Finding the right career path can be challenging for any college student. Internships are designed to make the journey of finding the right job a little easier.

How do you know that you are on the right career path? What does a typical day look like?

These are all questions to consider when looking at your future career path.

Internships are not just for college seniors; internships can be an eye-opening experience for any grade level. It allows students to check out potential career opportunities while learning new skills along the way.

Many students leave an internship with added knowledge of the career and know more about themselves.

Rachel Holtmeyer has had two internship experiences. Her first internship was at the Adams County State’s Attorney Office. While there, she was able to read and review cases and sit in on court hearings. Holtmeyer is currently interning for the Adams County Public Defender’s Office. She says is learning a lot about communication skills by working with her supervisor and with offenders.

 “It’s so different than what you would imagine and getting that firsthand experience in working with professionals; it is just so beneficial, and you learn so much from being there and being hands-on,” Holtmeyer said.

Internships let student put their classroom knowledge and schoolwork to the test.

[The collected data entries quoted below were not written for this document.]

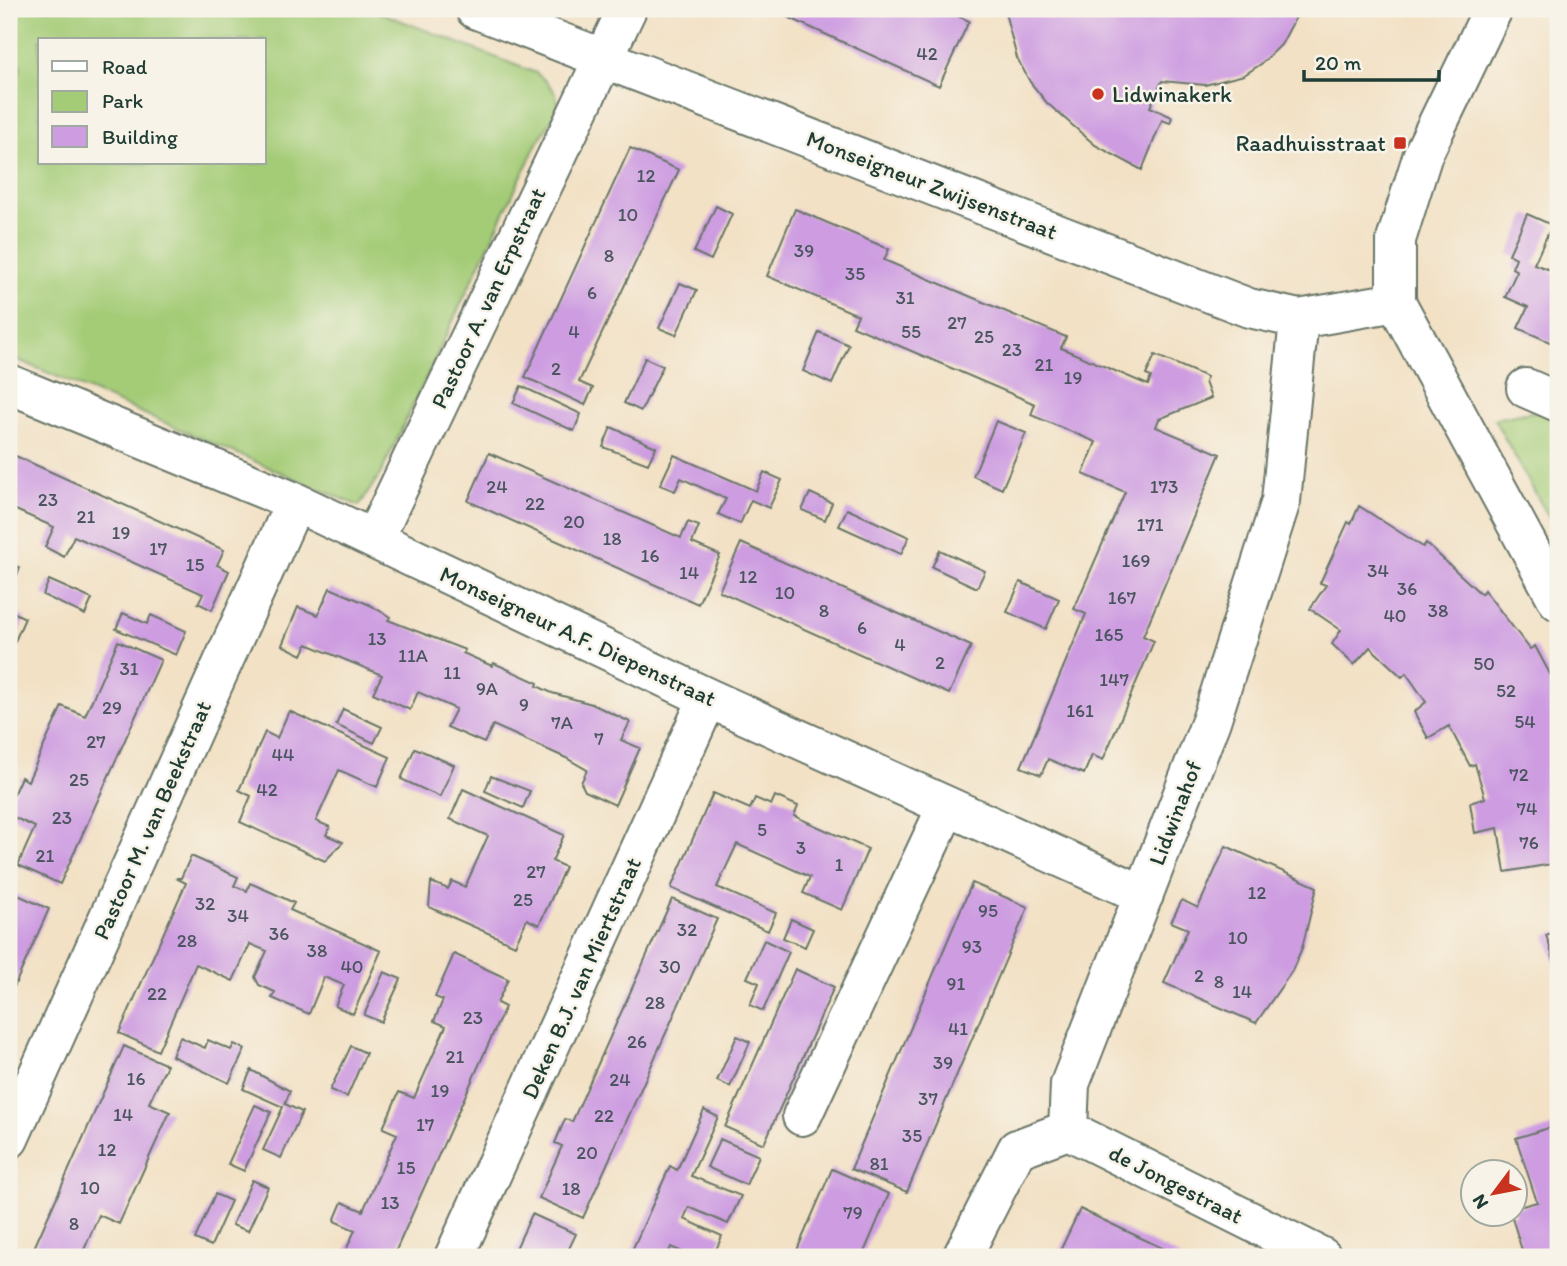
<svg xmlns="http://www.w3.org/2000/svg" width="1567" height="1266" font-family="Itim,sans-serif">
  <rect width="100%" height="100%" fill="#f7f3e8"/>
  <filter id="ink" filterUnits="userSpaceOnUse"><feTurbulence type="fractalNoise" baseFrequency=".0143" numOctaves="2"/><feDisplacementMap in="SourceGraphic" scale="14" xChannelSelector="R" yChannelSelector="G"/><feConvolveMatrix kernelMatrix="1 2 1 2 8 2 1 2 1" color-interpolation-filters="sRGB"/></filter>
  <filter id="wash" filterUnits="userSpaceOnUse"><feTurbulence type="fractalNoise" baseFrequency=".00686" numOctaves="4" result="noise"/><feDisplacementMap in="SourceGraphic" scale="28" xChannelSelector="R" yChannelSelector="G"/><feGaussianBlur stdDeviation="1.57" result="paint"/><feColorMatrix in="noise" values="0 0 0 0 0 0 0 0 0 0 0 0 0 0 0 0 0 1.4 0 .05"/><feComposite in="paint" operator="in"/></filter>
  <g filter="url(#wash)">
    <rect width="100%" height="100%" fill="#f2e1c5"/>
    <path fill="#a4cc77" stroke="#628456" stroke-width="2" fill-rule="evenodd" d="M9,9h362l165,64c36,27 21,38 1,70l-156,330 -22,33 -350,-150v-259l12,-30 -12,-15zM40,40h224v123h-224z
      M1541,410l17,8v116l-64,-115z"/>
    <g id="blocks">
      <path fill="#cd9ce1" d="M770,9h172l27,12 -30,65z
        M1004,9h296l-19,36 -20,19 -17,11 -39,10 -43,-4 -12,26 22,10 -2,6 -8,-3 -20,50 -47,-25 -48,-42 -17,-21 -13,-24z
        M630,148l49,22 -100,212 14,6 -8,17 -60,-28z
        M716,206l16,8 -21,46 -17,-8z
        M795,209l94,40 -5,11 182,77 -5,11 87,37 3,-8 -5,-2 9,-20 52,22 -2,5 6,16 -52,21 -3,8 64,27 -77,182 11,5 -51,119 -11,-5 -8,19 -36,-15 -7,16 -20,-8 65,-153 -12,-5 51,-117 -42,-18 13,-32 -65,-27 4,-11 -182,-78 5,-11 -91,-39z
        M1527,214l25,11 -18,39 24,9v62l-4,9 -36,-16 10,-21 -23,-10 12,-26 -5,-3 4,-10 -7,-4z
        M680,283l17,7 -21,45 -17,-7z
        M819,332l30,13 -17,39 -29,-13z
        M645,358l18,8 -22,45 -17,-8z
        M521,386l60,28 -7,17 -61,-28z
        M996,421l30,12 -24,56 -29,-13z
        M611,427l45,20 -8,17 -45,-17z
        M9,453l215,97 -7,15 12,6 -17,39 -14,-7 5,-9 -129,-58 -10,21 -19,-10 9,-20 -45,-20z
        M489,453l192,85 7,-16 11,4 -7,17 28,12 -22,49 -230,-103z
        M674,455l82,36 8,-19 18,8 -13,28 -18,-8 -11,24 -22,-10 8,-15 -45,-21 -6,13 -15,-6z
        M810,493l22,10 -7,17 -23,-10z
        M1359,506l64,41 3,-4 55,51 3,-4 46,59 5,-3 23,43v174l-53,9 -7,-44 -23,5 -5,-30 15,-5 -10,-34 -5,2 -21,-40 -21,12 -14,-26 12,-10 -20,-29 -4,4 -32,-30 -16,18 -22,-21 9,-14 -31,-21 16,-24 -6,-2 28,-61 3,2z
        M847,509l62,28 -8,17 -62,-28z
        M741,543l230,103 -22,48 -230,-103z
        M940,550l45,21 -8,17 -45,-21z
        M9,562l11,6 -6,14 -5,-3z
        M49,580l43,19 -7,16 -42,-20z
        M1020,582l39,17 -13,30 -39,-17z
        M330,588l40,17 20,12 -2,3 77,30 -2,3 29,13 2,-3 44,20 -1,3 15,7 40,11 38,18 -9,18 19,8 -25,57 -30,-14 -4,-8 6,-13 -21,-12 -73,-33 -9,18 -37,-16 9,-18 -38,-17 -8,18 -37,-17 9,-18 -75,-31 -5,11 -20,-10 16,-38 20,8z
        M11,611l14,7 -16,37v-38z
        M123,613l24,11 4,-9 35,16 -10,24 -60,-26z
        M118,641l43,19 -101,224 -42,-19 17,-38 -26,-12v-11l12,-27 7,4 34,-75 23,10z
        M343,709l39,18 -8,16 -38,-18z
        M289,711l101,46 -13,30 -38,-17 -23,51 14,6 -4,8 17,7 -18,19 -85,-39 11,-26 -12,-6 26,-58 12,6z
        M415,748l39,17 -14,32 -39,-18z
        M491,776l39,15 -7,17 -38,-17z
        M463,789l101,46 -12,26 13,6 -12,28 -14,30 -12,-6 -12,26 -86,-38 2,-25 17,7 4,-8 13,6 23,-51 -38,-17z
        M713,793l37,16 5,-11 16,7 4,-9 23,10 -4,10 74,33 -26,61 -39,-17 7,-16 -73,-33 -20,43 59,26 -8,18 -97,-43z
        M1226,846l91,41 -15,61 -10,23 -36,52 -92,-40 24,-54 -17,-7 11,-22 16,8z
        M191,856l47,21 -4,9 13,5 3,-8 23,10 21,10 -4,7 91,41 -28,63 -18,-8 9,-21 -20,-8 -15,37 -37,-16 3,-6 -16,-7 -4,-8 12,-26 -17,-7 -17,37 -37,-17 -38,87 -39,-18 67,-150 -10,-5h5z
        M972,883l56,24 -121,285 -56,-23z
        M9,891l40,18 -40,89z
        M672,899l45,20 -134,299 -44,-20 23,-52 -7,-3 10,-24 7,3z
        M791,919l22,10 -8,18 -22,-9z
        M1558,931v42l-12,-38z
        M764,940l25,12 -26,59 -13,-6 9,-22 -12,-5z
        M454,954l54,25 -11,24 8,4 -112,250h-50l12,-27 -21,-9 8,-19 21,9 34,-77 -14,-6 16,-36 15,6 32,-72 -12,-5 9,-21 -8,-3z
        M795,969l39,18 -70,157 -39,-17z
        M384,972l17,7 -20,43 -17,-7z
        M737,1036l13,6 -20,45 -13,-6z
        M180,1037l25,11 3,-8 23,10 3,-6 11,5 -16,34 -57,-27z
        M124,1046l43,19 -18,38 21,9 -17,37 -34,75 -20,-9 -16,37 11,5h-64z
        M351,1046l15,7 -19,44 -17,-7z
        M251,1070l39,21 -5,13 17,8 -21,46 -18,-8 20,-43 -40,-18z
        M255,1105l16,7 -27,59 -16,-7z
        M704,1110l14,7 -27,59 50,20 -13,28 -39,-17 -4,9 -1,3 38,17 -9,21h-19l-23,-10 -4,10h-38l41,-91 7,4z
        M1558,1125v132h-34l-13,-43h4v-6l22,-6 -21,-64z
        M720,1139l39,17 -13,29 -39,-18z
        M832,1169l57,25 -27,63h-68z
        M252,1180l16,7 -20,44 -16,-6z
        M215,1194l16,7 -20,45 -16,-7z
        M1080,1209l101,48h-124z
        M532,1214l44,20 -11,23h-53z"/>
    </g>
  </g>
  <g filter="url(#ink)">
    <use href="#blocks" fill-opacity="0" stroke="#697667" stroke-width="2"/>
    <g fill="none" stroke-linecap="round" stroke-linejoin="round">
      <defs>
        <path id="minor" d="M475,9l774,299 50,11 97,-17
          M1493,9l-70,145 -27,86v62l162,299
          M9,384l286,118 413,196 436,197
          M1526,388l32,14
          M374,539l253,-530
          M802,1116l145,-310
          M1068,1130l254,127
          M9,1139l286,-637
          M454,1257l254,-559
          M962,1257l55,-108 51,-19 2,-46 141,-363 70,-220 18,-182"/>
      </defs>
      <use href="#minor" stroke="#697667" stroke-width="42"/>
      <use href="#minor" stroke="#fff" stroke-width="38"/>
    </g>
  </g>
  <g fill="#c8321e" stroke="#f7f3e8" stroke-width="2.5">
    <circle cx="1098" cy="94" r="7"/>
    <rect x="1393" y="136" width="14" height="14" rx="3.5"/>
  </g>
  <g text-anchor="middle" stroke-width="5" stroke-linejoin="round" paint-order="stroke">
    <g font-size="19" fill="#4a555f">
      <text x="927" y="60">42</text>
      <text x="646" y="182">12</text>
      <text x="628" y="221">10</text>
      <text x="804" y="257">39</text>
      <text x="609" y="262">8</text>
      <text x="855" y="280">35</text>
      <text x="592" y="299">6</text>
      <text x="905" y="304">31</text>
      <text x="957" y="329">27</text>
      <text x="574" y="338">4</text>
      <text x="911" y="338">55</text>
      <text x="984" y="343">25</text>
      <text x="1012" y="356">23</text>
      <text x="1044" y="371">21</text>
      <text x="556" y="375">2</text>
      <text x="1073" y="384">19</text>
      <text x="497" y="493">24</text>
      <text x="1164" y="493">173</text>
      <text x="48" y="506">23</text>
      <text x="535" y="510">22</text>
      <text x="86" y="523">21</text>
      <text x="574" y="528">20</text>
      <text x="1150" y="531">171</text>
      <text x="121" y="539">19</text>
      <text x="612" y="545">18</text>
      <text x="158" y="555">17</text>
      <text x="650" y="562">16</text>
      <text x="1136" y="567">169</text>
      <text x="195" y="571">15</text>
      <text x="1378" y="577">34</text>
      <text x="689" y="579">14</text>
      <text x="748" y="583">12</text>
      <text x="1407" y="595">36</text>
      <text x="785" y="599">10</text>
      <text x="1122" y="604">167</text>
      <text x="824" y="617">8</text>
      <text x="1438" y="617">38</text>
      <text x="1395" y="622">40</text>
      <text x="862" y="634">6</text>
      <text x="1109" y="641">165</text>
      <text x="377" y="645">13</text>
      <text x="900" y="651">4</text>
      <text x="413" y="662">11A</text>
      <text x="940" y="669">2</text>
      <text x="1484" y="670">50</text>
      <text x="129" y="675">31</text>
      <text x="452" y="679">11</text>
      <text x="1114" y="686">147</text>
      <text x="487" y="695">9A</text>
      <text x="1506" y="697">52</text>
      <text x="524" y="711">9</text>
      <text x="112" y="714">29</text>
      <text x="1080" y="717">161</text>
      <text x="1525" y="728">54</text>
      <text x="562" y="729">7A</text>
      <text x="599" y="745">7</text>
      <text x="96" y="748">27</text>
      <text x="283" y="761">44</text>
      <text x="1519" y="781">72</text>
      <text x="79" y="786">25</text>
      <text x="267" y="796">42</text>
      <text x="1527" y="815">74</text>
      <text x="62" y="824">23</text>
      <text x="762" y="836">5</text>
      <text x="1529" y="849">76</text>
      <text x="801" y="854">3</text>
      <text x="45" y="862">21</text>
      <text x="839" y="871">1</text>
      <text x="536" y="878">27</text>
      <text x="1257" y="899">12</text>
      <text x="523" y="906">25</text>
      <text x="205" y="910">32</text>
      <text x="988" y="917">95</text>
      <text x="238" y="922">34</text>
      <text x="687" y="936">32</text>
      <text x="279" y="940">36</text>
      <text x="1238" y="944">10</text>
      <text x="187" y="947">28</text>
      <text x="972" y="953">93</text>
      <text x="317" y="957">38</text>
      <text x="352" y="973">40</text>
      <text x="670" y="973">30</text>
      <text x="1199" y="982">2</text>
      <text x="1219" y="988">8</text>
      <text x="956" y="990">91</text>
      <text x="1242" y="998">14</text>
      <text x="157" y="1000">22</text>
      <text x="655" y="1009">28</text>
      <text x="473" y="1024">23</text>
      <text x="958" y="1035">41</text>
      <text x="637" y="1048">26</text>
      <text x="455" y="1063">21</text>
      <text x="943" y="1069">39</text>
      <text x="136" y="1085">16</text>
      <text x="620" y="1086">24</text>
      <text x="440" y="1097">19</text>
      <text x="928" y="1105">37</text>
      <text x="123" y="1121">14</text>
      <text x="604" y="1122">22</text>
      <text x="425" y="1131">17</text>
      <text x="912" y="1142">35</text>
      <text x="107" y="1156">12</text>
      <text x="587" y="1159">20</text>
      <text x="879" y="1170">81</text>
      <text x="406" y="1174">15</text>
      <text x="90" y="1194">10</text>
      <text x="571" y="1195">18</text>
      <text x="390" y="1209">13</text>
      <text x="853" y="1219">79</text>
      <text x="74" y="1230">8</text>
    </g>
    <g font-size="23" fill="#1f3d34" stroke="#f7f3e8" text-anchor="start">
      <text x="1112" y="102">Lidwinakerk</text>
      <text x="1386" y="151" text-anchor="end">Raadhuisstraat</text>
    </g>
    <g font-size="23" fill="#1f3d34" stroke="#f7f3e8">
      <text transform="translate(932 185) rotate(21)" y="8">Monseigneur Zwijsenstraat</text>
      <text transform="translate(488 298) rotate(-65)" y="8">Pastoor A. van Erpstraat</text>
      <text transform="translate(578 636) rotate(25)" y="8">Monseigneur A.F. Diepenstraat</text>
      <text transform="translate(1175 813) rotate(-69)" y="8">Lidwinahof</text>
      <text transform="translate(152 820) rotate(-66)" y="8">Pastoor M. van Beekstraat</text>
      <text transform="translate(581 978) rotate(-66)" y="8">Deken B.J. van Miertstraat</text>
      <text transform="translate(1176 1184) rotate(27)" y="8">de Jongestraat</text>
    </g>
  </g>
  <rect width="1567" height="1266" fill="none" stroke="#f7f3e8" stroke-width="35"/>
  <rect x="38" y="38" width="228" height="126" fill="#f7f3e8" stroke="#a1aaa0" stroke-width="2"/>
  <rect x="52" y="61" width="35" height="10" fill="#ffffff" stroke="#a1aaa0" stroke-width="2"/>
  <text x="102" y="74" font-size="21" fill="#1f3d34">Road</text>
  <rect x="52" y="91" width="35" height="21" fill="#a4cc77" stroke="#a1aaa0" stroke-width="2"/>
  <text x="102" y="108" font-size="21" fill="#1f3d34">Park</text>
  <rect x="52" y="126" width="35" height="21" fill="#cd9ce1" stroke="#a1aaa0" stroke-width="2"/>
  <text x="102" y="144" font-size="21" fill="#1f3d34">Building</text>
  <g transform="translate(1494 1193) rotate(238)"><circle r="33" fill="#f7f3e8" stroke="#a1aaa0" stroke-width="2"/>
  <path d="M0-5L12 26L0 18L-12 26Z" fill="#c8321e"/>
  <text y="-10" font-size="19" font-weight="bold" text-anchor="middle" fill="#1f3d34">N</text>
  </g>
  <path d="M1304 70v10h135v-10" fill="none" stroke="#1f3d34" stroke-width="3.5"/>
  <text x="1315" y="70" font-size="21" fill="#1f3d34" stroke="#f7f3e8" stroke-width="5" paint-order="stroke">20 m</text>
</svg>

“I find myself saying, oh, we did that in professor Abbott’s class, or she taught me that. Then it’s very cool to apply some of those things to what I’m doing at my internship and be like yes, I can do this. I know this information, and what I am learning does apply to the real world,” Holtmeyer said.

Finding an internship that interests you is a significant first step to any career goal. The good thing about internships is that they help you decide if you are heading on the right path. Once you start engaging with employers within your specific field, you might realize that this path is not for you.

Aloysius Cooper is currently interning at the Adams County State’s Attorney office. Cooper is a forensic psychology major but has taken a lot of criminal justice classes.

Even though his internship is geared towards criminal justice, Cooper is still enjoying going to court and learning how lawyers work.

 “I am enjoying seeing and hearing things that I have learned in my criminal justice classes in action. I also get to see how lawyers and state’s attorneys actually work versus how they are portrayed on TV,” Cooper says.

The QUEST Center is where students can find, and apply for, internships.

Kristen Liesen is a resource for help in finding internships and getting help to fill out the necessary paperwork. Since Liesen has been at Quincy University, she has seen fascinating student internships.

Liesen says she’s placed students in internships working for the FBI, Washington University Research Lab, and the Washington D.C. internship program.

Internships are a requirement for some majors including psychology, criminal justice, and sports management.

Erin Enger, a sports management major, had an internship with the men’s basketball team and athletic department for game day operations.

Enger gave advice for upcoming interns.

“Start early, and don’t wait until the last minute,” Enger said.